Dorothy Swenson gladly shares her age: "pert near 96." But she shakes her head when asked what she paid in 1964 for her cozy, one-story house in south Minneapolis' Powderhorn Park neighborhood.
"We don't need to get into personal stuff," she says.
She'd rather talk softball. Swenson pulls out her old bat, a Park Board trophy and a fat scrapbook of yellowed sports-page clippings and black-and-white snapshots — artifacts that transport her back to the early 1950s.
She was working at Sears, packing and shipping catalog items for 42½ cents an hour, when co-workers asked her to join the Victors Market team that played fast-pitch on Tuesday nights at Parade Park in the Kenwood neighborhood.
"Dorothy Swenson plays third base and has played errorless ball thus far," according to a 1952 Minneapolis Star clip that included her photo and reported she was batting over .400. The Victors beat Pillsbury 27-3 that Tuesday night, giving them 50 wins in three dominant seasons — earning berths in big-time tournaments in Detroit, Toronto and Orange, Calif.

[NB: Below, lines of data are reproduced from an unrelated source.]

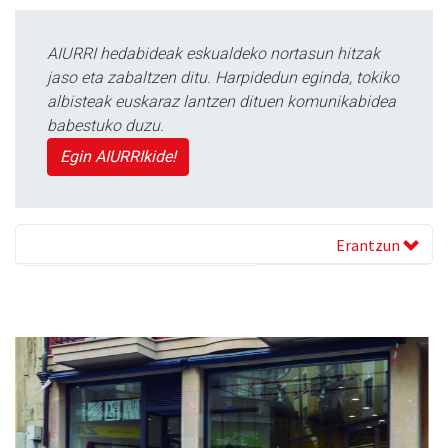
AIURRI hedabideak eskualdeko nortasun hitzak
jaso eta zabaltzen ditu. Harpidedun eginda, tokiko
albisteak euskaraz lantzen dituen komunikabidea
babestuko duzu.
Egin AIURRIkide!
Erantzun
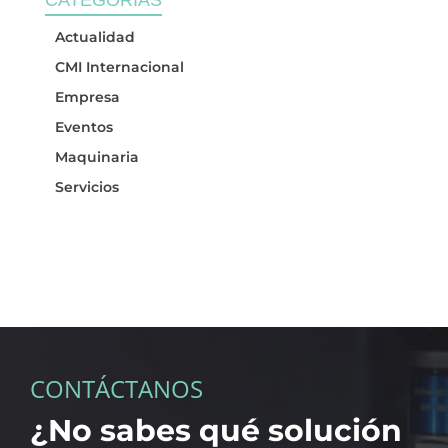
Actualidad
CMI Internacional
Empresa
Eventos
Maquinaria
Servicios
CONTÁCTANOS
¿No sabes qué solución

"Holy buckets of butterballs," she says, recalling the first time she faced a windmill pitch at the 1951 women's softball national championships in Detroit.
"I'd never swing at the first pitch so I could see what the pitcher was throwing," she says. "So I'm standing at bat when all of a sudden she winds up like a windmill and — whoosh — it naturally sails right past me. I was flabbergasted."
Not much else has rattled Swenson, who endured a hardscrabble, heart-wrenching childhood during the Depression. The youngest of seven siblings — "and the last one left" — she was born in western North Dakota in 1924. A 1925 census lists her at age 1 among 42 residents of Werner — 13 miles east of Killdeer. Werner dissolved in 1971.